Controversy immediately arose over the appointment of his successor, Borislav Sarafov, to the point where judges protested vigorously, with the Union of Judges questioning some of Sarafov’s decisions and his professional competence and calling for an open and transparent procedure.

Sarafov’s name also made waves amidst the investigation surrounding the Anti-Corruption Fund, notoriously dubbed the “Eight Dwarves” case. 

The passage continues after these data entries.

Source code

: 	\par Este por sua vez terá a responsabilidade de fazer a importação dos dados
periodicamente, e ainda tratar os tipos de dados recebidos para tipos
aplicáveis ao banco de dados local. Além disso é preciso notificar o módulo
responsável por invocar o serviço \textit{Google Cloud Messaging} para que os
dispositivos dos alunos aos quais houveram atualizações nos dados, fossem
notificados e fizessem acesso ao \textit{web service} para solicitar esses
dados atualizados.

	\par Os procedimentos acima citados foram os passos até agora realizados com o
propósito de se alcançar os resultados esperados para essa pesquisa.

The saga saw a prominent Bulgarian businessman flee the country after exposing a scheme in which the prosecutor’s office apparently conspired to seize control of the flourishing elevator business Izamet. 

Astonishingly, no penalties or charges have been brought forth thus far, and Sarafov’s involvement remains unexplained.

Despite opposition from the Minister of Justice, Sarafov’s appointment was confirmed on 22 June, casting doubt on the Bulgarian judiciary’s competence to impartially crack down on corruption anytime soon.

The Kremlin stands to gain

A perpetuation of the status quo in Bulgaria — a flawed judiciary and endemic graft —leaves fertile ground for foreign interference, particularly from Russia. 

As Petkov recently noted, “Moscow uses corruption to maneuver their foreign policy.” 

Russian influence is already a major pain point in Sofia; Defense Minister Todor Tagarev recently expressed his extreme concern at Moscow’s increasing malign operations in his country.

These Russian actions are nothing new: as Bellingcat investigative journalist Christo Grozev revealed, Moscow operatives were already behind an attempted coup in Bulgaria in 2016.

The Kremlin may well have had a hand in certain policy decisions in Sofia, too — seen, for example, in the fact that the Bulgarian government was the only one in the EU not to condemn the attempted poisoning of the Skripals in the UK in 2018, or the government’s failure to implement any of the EU’s sanctions against Russian citizens or companies. 

Russian influence also appears to have been decisive in toppling Petkov, a fervent supporter of Ukraine and the fight against corruption, after just six months in office last year.

Bulgarian political life itself is ridden with Russian influence — whether in the form of openly pro-Kremlin parties or officially pro-EU parties nevertheless willing to form alliances with pro-Russian factions or Bulgarian President Rumen Radev’s relatively complacent line towards Putin’s regime. 

Many of these elements have seen their own power grow amidst Bulgaria’s instability — it’s hardly surprising, then, that the authorities show little eagerness to combat the manipulation of information on social networks and in parts of the press.

Moscow’s malign influence is not without results

These factors have concrete and worrying results: according to a December 2022 survey, only 46% of Bulgarians (sharply below an EU average of 88%) believe that the war against Ukraine is Russia’s responsibility. 

As Bulgaria’s liberal defence minister pushes for increased arms deliveries to Ukraine, it is feared that Russian disinformation and interference operations will multiply, playing on conciliatory views within the ruling coalition.

Bulgaria’s fight against corruption is not only an indispensable battle in and of itself but is the best way to combat the Kremlin’s operations in the country, which risks becoming one of Europe’s weak links alongside Hungary. 

The long-awaited reform of the judiciary, in particular a reassessment of the chief prosecutor’s role, will be a decisive signal in whether Sofia can genuinely combat graft. 

Both the EU and NATO should take a firmer, more determined stance in urging the motley coalition in power to move in this direction.

Nicolas Tenzer is a guest professor at Sciences Po Paris and a non-resident senior fellow at the Centre for European Policy Analysis (CEPA).